1238. Circus spilonotus.
The Eastern Marsh-Harrier.
Circus spilonotus, Kaup in Jardine's Contr. Orn. 1850, p. 59; Swinhoe, Ibis, 1863, p. 213, pl. v; Sharpe, Cat. B. M. i, p. 58; id. Ibis, 1876, p. 30; Gurney, Ibis, 1875, p. 225 ; Hume, S. F. xi, p. 14.
Coloration. Adult male.

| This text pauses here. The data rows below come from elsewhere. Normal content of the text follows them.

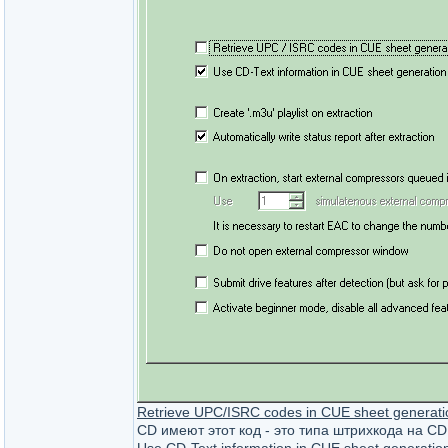
Retrieve UPC/ISRC codes in CUE sheet generati
CD имеют этот код - это типа штрихкода на CD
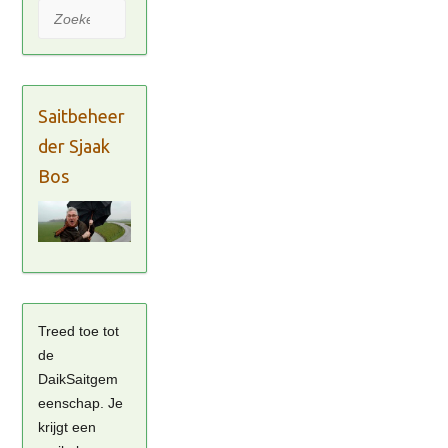
Zoeken
Saitbeheer
der Sjaak
Bos
Treed toe tot
de
DaikSaitgem
eenschap. Je
krijgt een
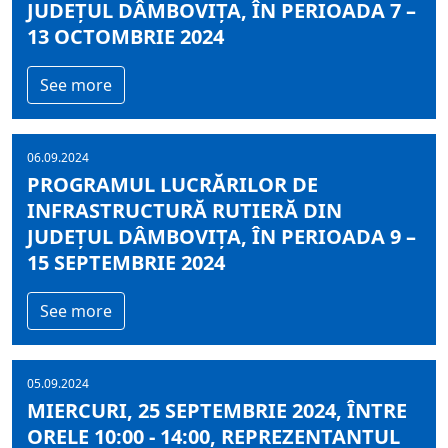
JUDEȚUL DÂMBOVIȚA, ÎN PERIOADA 7 –
13 OCTOMBRIE 2024
See more
06.09.2024
PROGRAMUL LUCRĂRILOR DE
INFRASTRUCTURĂ RUTIERĂ DIN
JUDEȚUL DÂMBOVIȚA, ÎN PERIOADA 9 –
15 SEPTEMBRIE 2024
See more
05.09.2024
MIERCURI, 25 SEPTEMBRIE 2024, ÎNTRE
ORELE 10:00 - 14:00, REPREZENTANTUL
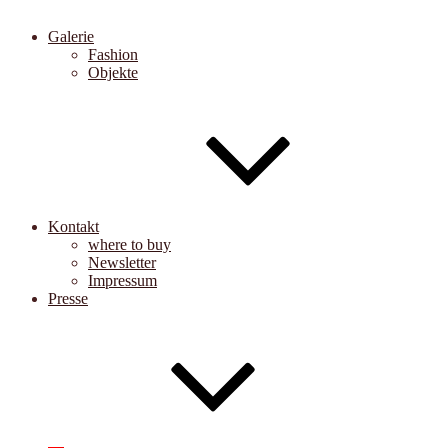
Galerie
Fashion
Objekte
Kontakt
where to buy
Newsletter
Impressum
Presse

Very like old females of C. melanoleucus ; above blackish brown, the feathers of the head and neck with broad white or rufous edges ; ruff indistinct; back-feathers and wing-coverts with irregular grey or rufescent white spots and patches ; the smaller coverts along the forearm white, sometimes with dark shaft-stripes; primary-coverts and outer surface of secondaries grey, terminal portion of primaries blackish, bases of all quills white; upper tail-coverts white, with grey or brown bars ; tail grey above, whitish below, unbarred ; lower parts white with blackish shaft-stripes, broad on the throat and upper breast, narrow or wanting on the abdomen.
Adult female. Brown above, the feathers throughout with pale rufous edges ; tail-coverts white and rufous; tail with about six dark cross-bands, which disappear in old individuals ; lower parts buff, with broad rufous-brown shaft-stripes. The quills are dark brown but become greyish in old birds.
Young birds so closely resemble those of C. aeruginosus as to be indistinguishable at times. The pale head and neck-feathers are always striated in C. spilonotus, but the body, wings, and tail are uniformly brown or variegated with buff on the wing-coverts, back, and breast. Generally, though not invariably, traces of bars will be found on some of the tail-feathers of C. spilonotus, but this occasionally happens in C. aeruginosus also.
Length of male 20 ; tail 9.25; wing 15.5; tarsus 3.5: tail of female 10 ; wing 16.5 ; tarsus 3.7.
Distribution. Southern China, extending far inland, it is said, even to Dauria, also the Philippines, Malay Peninsula, and Borneo. A young bird obtained by Capt. Wardlaw Earn say at Toungngoo was referred to this species by Mr. Gurney, but on comparing it with young birds of both this Harrier and C. melanoleucus, I am inclined to assign it to the latter. Hume was convinced he saw C. spilonotus in Manipur, and I have very little doubt he was right. Latterly Mr. T. A. Hauxwell has shot a fine adult male near Moulmein on the Attaran, and has been so good as to send it to me for examination.
Habits, &c. Similar to those of C. aeruginosus, but more kite-like.